Four more lawsuits have been filed on behalf of the workers killed and injured following the Jan. 28 Foundation Food Group nitrogen leak in Gainesville, according to court documents.
The four suits were filed Thursday, Feb. 18, in Gwinnett County State Court.
Three of the wrongful death lawsuits filed Thursday were for: Veronica Vellez, the wife of Victor Vellez, 38; Yedith Alejandra Gauna, the wife of Edgar Uriel Vera-Garcia, 28; and Maria Piedad Cabrera Galicia, the mother of Jose de Jesus Elias Cabrera, 45.
All three men were among the six workers killed following the Jan. 28 liquid nitrogen leak at the Gainesville poultry processing plant.

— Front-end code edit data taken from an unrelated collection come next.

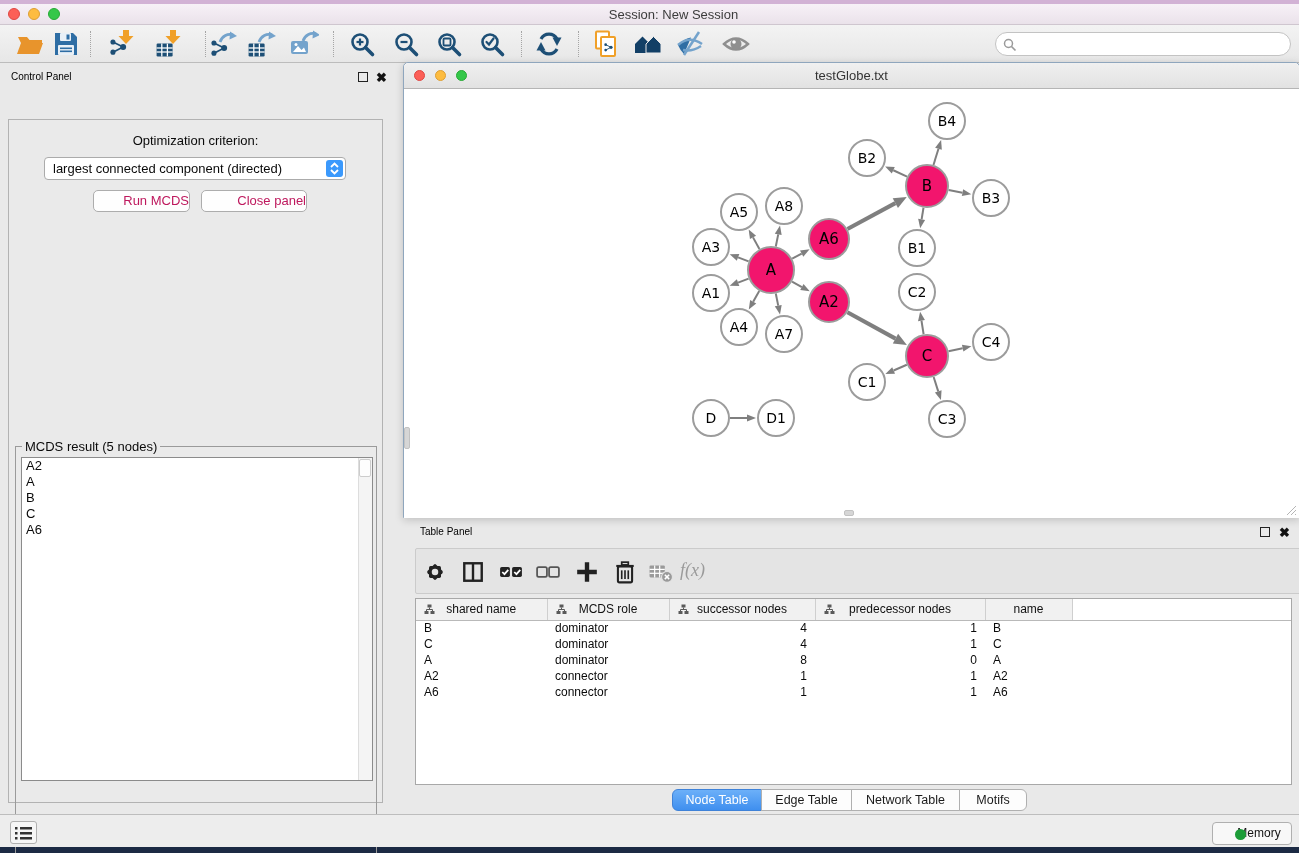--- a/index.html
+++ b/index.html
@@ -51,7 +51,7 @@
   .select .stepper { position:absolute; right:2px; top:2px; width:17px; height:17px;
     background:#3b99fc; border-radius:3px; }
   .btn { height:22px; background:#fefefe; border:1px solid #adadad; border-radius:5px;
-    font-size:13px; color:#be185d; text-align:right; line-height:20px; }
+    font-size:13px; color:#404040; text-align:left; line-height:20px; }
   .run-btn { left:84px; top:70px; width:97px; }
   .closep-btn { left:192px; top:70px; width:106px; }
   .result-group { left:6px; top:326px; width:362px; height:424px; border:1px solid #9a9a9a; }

The final lawsuit filed Thursday concerns 21 people seeking damages for personal injuries. The Times has reached out to the attorneys on the case to learn more about these plaintiffs.
Attorneys Kenneth Brosnahan and Claudio Caycho-Acosta did not return calls for comment Tuesday, Feb. 23.
Two lawsuits were previously filed in Gwinnett County State Court for Colleen Murphy, the wife of Corey Murphy, and Michael Smith, the administrator of Saulo Suarez-Bernal’s estate.
Murphy, 35, of Clermont, was a production superintendent at the plant who had worked there for roughly two years, according to the family’s attorneys.
He and Suarez-Bernal, 40, of Gainesville, were also killed following the leak.
All of the lawsuits were filed against Messer Gas LLC, various other Messer entities and a Braselton man who reportedly attempted to service the liquid nitrogen system days before the deadly leak. The lawsuits were filed in Gwinnett County because the employee lives in Gwinnett County, and Messer North America has a registered agent in Gwinnett as well.
The Times reached out to Messer for comment, and a spokeswoman expressed condolences for the people affected.
“We are aware of wrongful death lawsuits that have been filed against Messer,” Messer North America’s head of external communications Amy Ficon wrote in an email. “As a company that values safety and reliability for our customers and our communities, we take these allegations seriously. As investigations are still ongoing, the facts are not fully known, and Messer will not speculate on the cause of the incident.”